以上、作品について思うところを若干のことを述べたが、読む人により、また別の見方ができ、発見もできる作品であると思う。それゆえ、各自で実際に作品に触れてもらいたいし、それぞれの面白さを見出すことができたらと思う。
Nao
投稿者 学生
2008年06月27日17:44
[発表者 コメント]
| コメント (3)
先例がない中お疲れ様です(?)
自分も樅と甲斐とを重ね合わせながら読みました。
そこから自分が何を得られたかどうかは別にして(去年発表は全然できませんでした)、自分としては好きな本でしたね。
たとえば、発表中にあった「作家の背景や題材ばかりではなく、もっと作品自体について扱うべき(趣旨違ったらごめんなさい)」との指摘に対してなにか思うところがあるか、とか……あとは、これまでの課題だった芸術の絶対性だとか、いわゆる「星」だとかといった系譜のものと今回のものとでは作品を書くということへの姿勢や作風が違うはず、という話が先生からありましたが、その点、なにか思うところはあるか、とかそんな感じで言い訳とか謝罪とか弁明とか反論とかをこの場でするといいのかなー、と思ったりなんだり。
という勝手な自分的解釈ですが、どうなんでしょう、みなさま?
"pessimist"
投稿者 Anonymous : 2008年06月28日 14:25
Nao氏ありがとう。メンテナンスの時期の関係で、Nao氏がブログの発表者レビュー第一号になったけれど、これまでに発表した方も、何か言い残していたり言い訳したい方はw是非書いてくださいね。
投稿者 管理人 : 2008年06月28日 14:43
私が「どんな風に何書いてもいい」って言ったからね……。

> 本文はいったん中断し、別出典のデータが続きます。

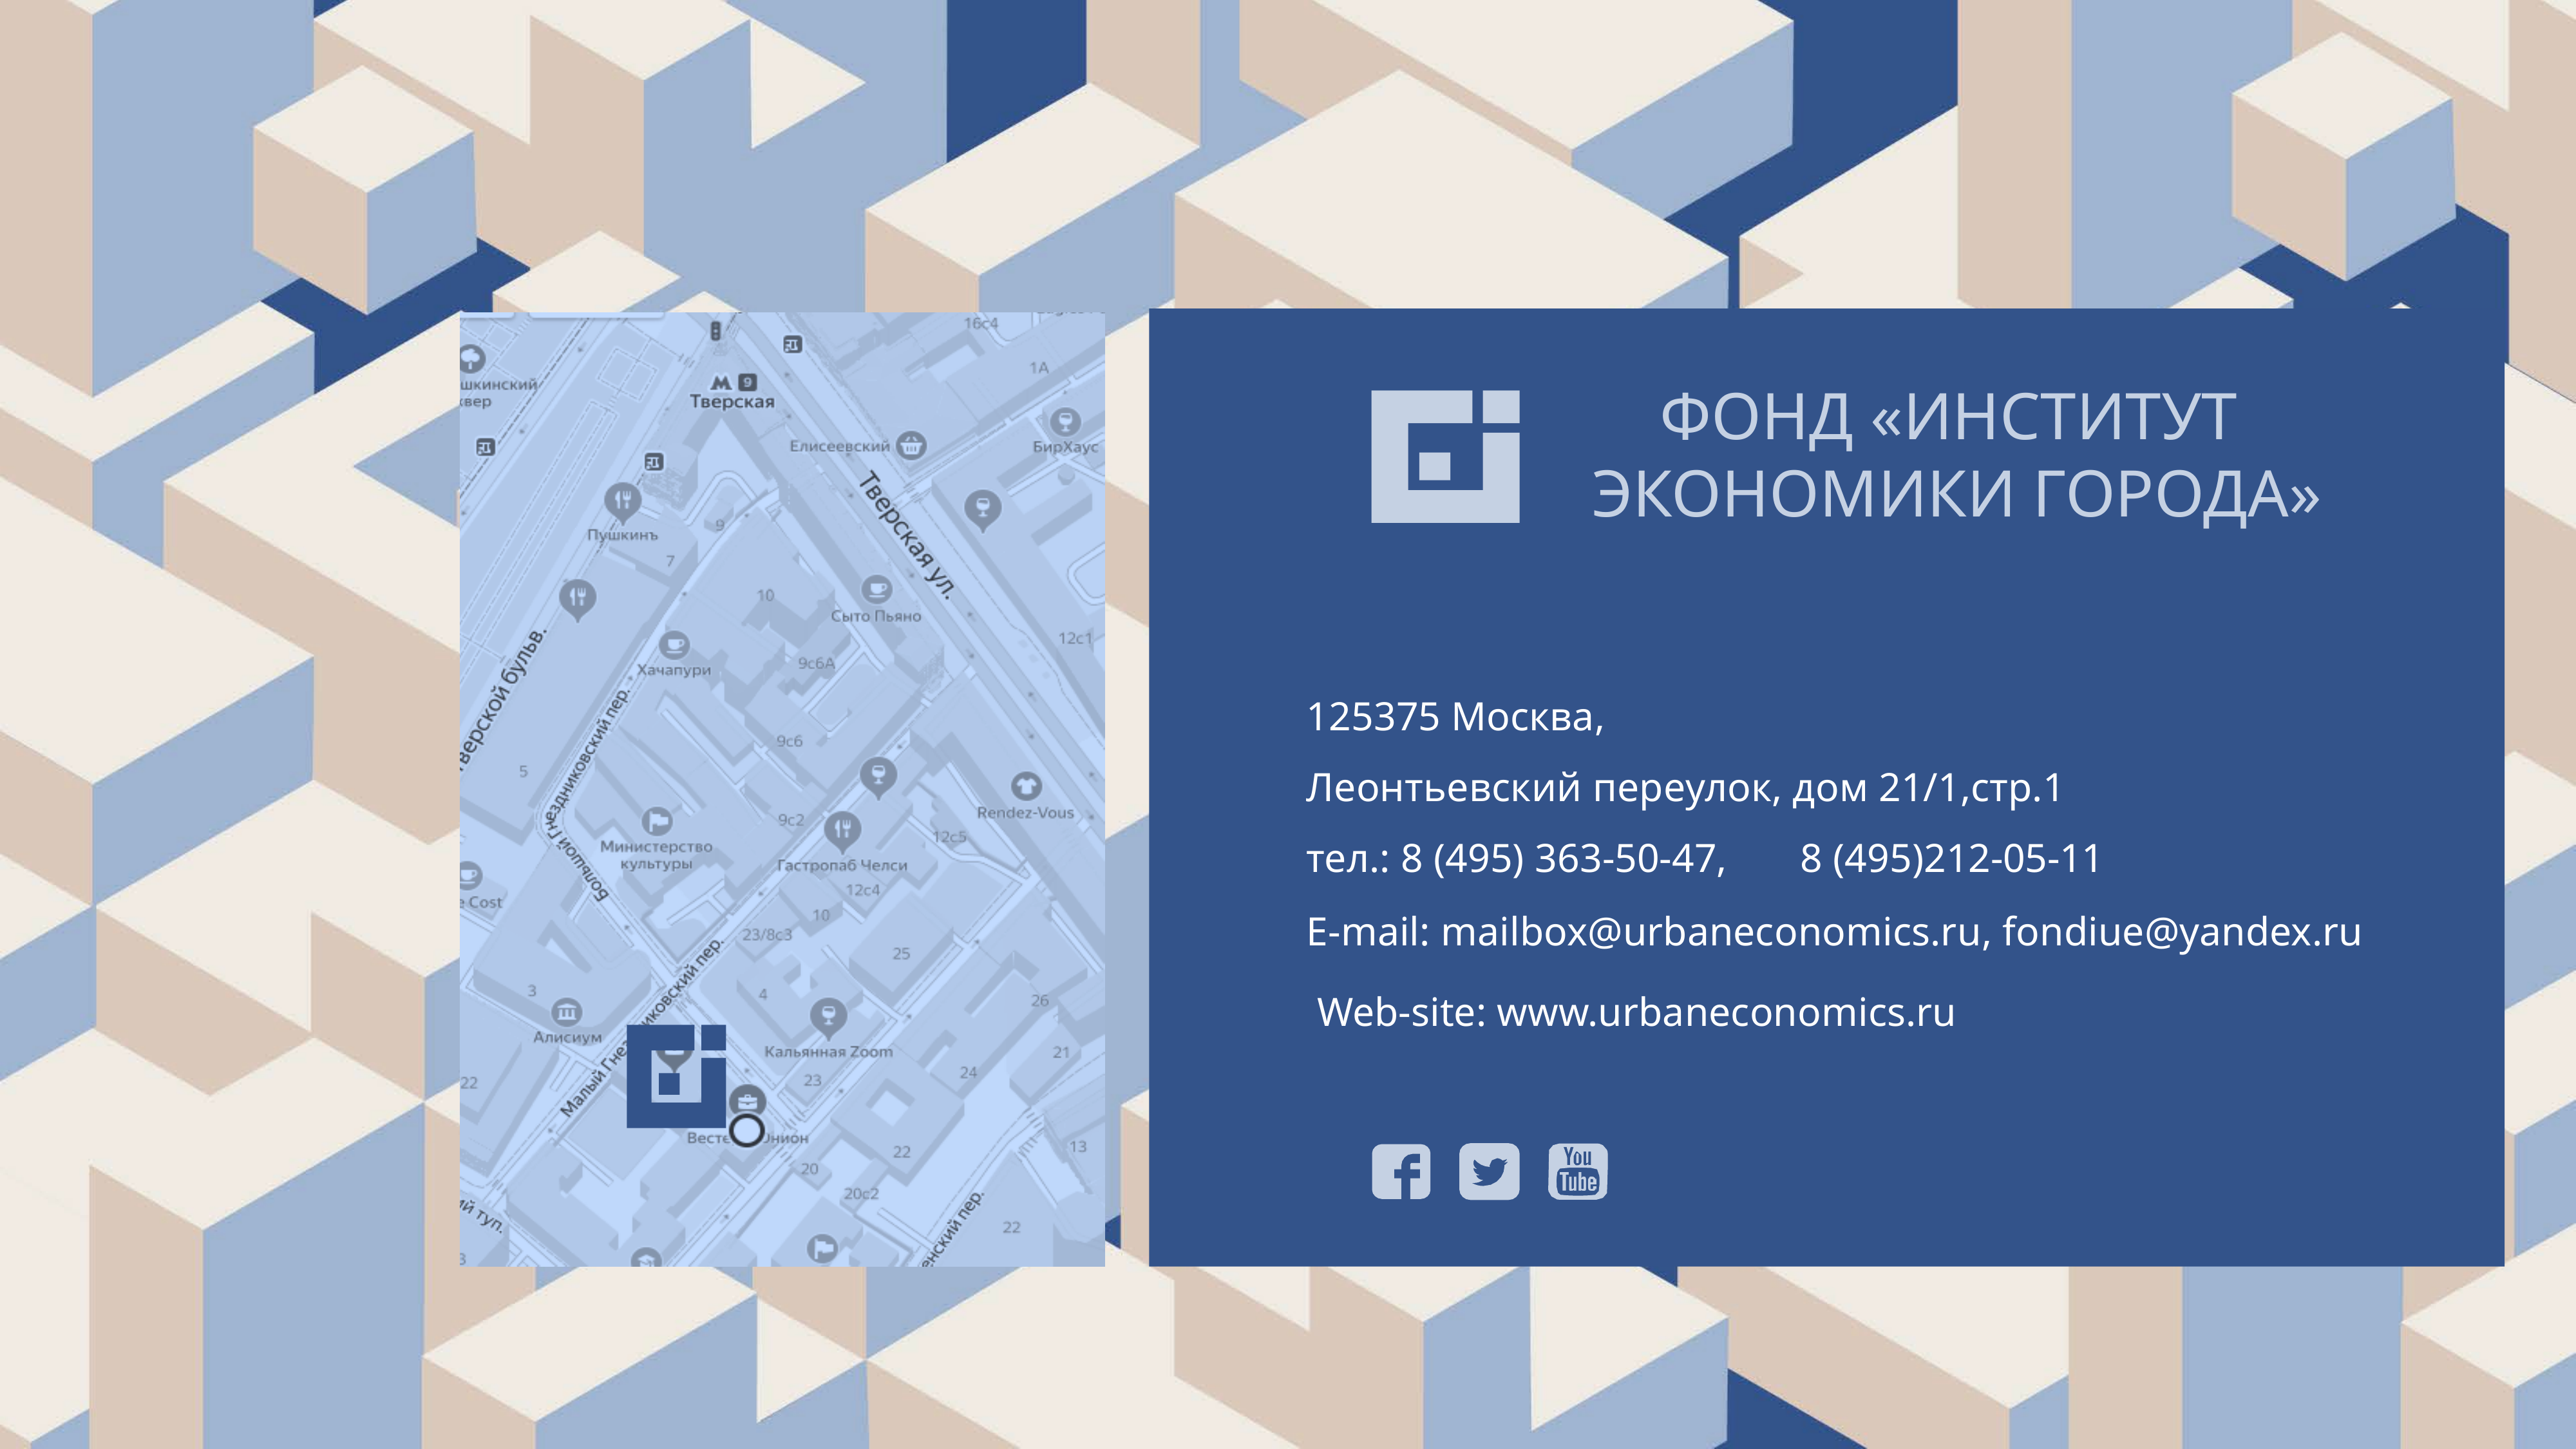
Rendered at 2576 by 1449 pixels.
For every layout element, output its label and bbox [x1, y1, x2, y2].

text_box [460, 312, 1608, 1267]
text_box [0, 0, 2576, 1449]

うん、でもpessimist氏の言うように、発表の時間に討論したことや指摘をもらったことを踏まえてこの場に書いてもらって、更にみんなで議論になればいいなあ、というのがおそらくこの板の趣旨かもしれない……それを踏まえて、何書いてもいいよということをきちんと言わなくてごめんなさい。でもよかったらその辺どう思ったかお聞きしたいです。
(Nao氏、良かったら「追記」なんて機能もありますぜ…へへへ、へへ…)
あんまり関係ない話。私は去年原田甲斐がめちゃくちゃ格好良くて、惚れそうな勢いで読んでいたけど一つ残念なことがあったよ。私は原田甲斐の小説を始めて読んだのがこれだったけど、原田甲斐って『樅の木』以前は極悪人として評価されていたし書かれてたっていうじゃない?もしその評価なり書かれた読み物なりを『樅の木』の読書以前に知っていたら……きっともっと衝撃的で痛快で、もっともっと原田甲斐が格好良く見えたんじゃないかなあ、と思うんだよね。(あるいは「嘘だ!」って思うかだけど……これはないだろうな。)それが残念でした。